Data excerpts
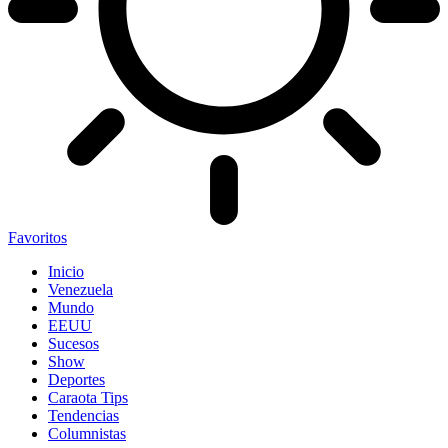
Favoritos
Inicio
Venezuela
Mundo
EEUU
Sucesos
Show
Deportes
Caraota Tips
Tendencias
Columnistas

**TASK ITEM:**
Can you give the text of the listing again with "Columnistas" replaced by "Opinión" and every other line unchanged, leaving the pictures out?

**ANSWER:**
Favoritos
Inicio
Venezuela
Mundo
EEUU
Sucesos
Show
Deportes
Caraota Tips
Tendencias
Opinión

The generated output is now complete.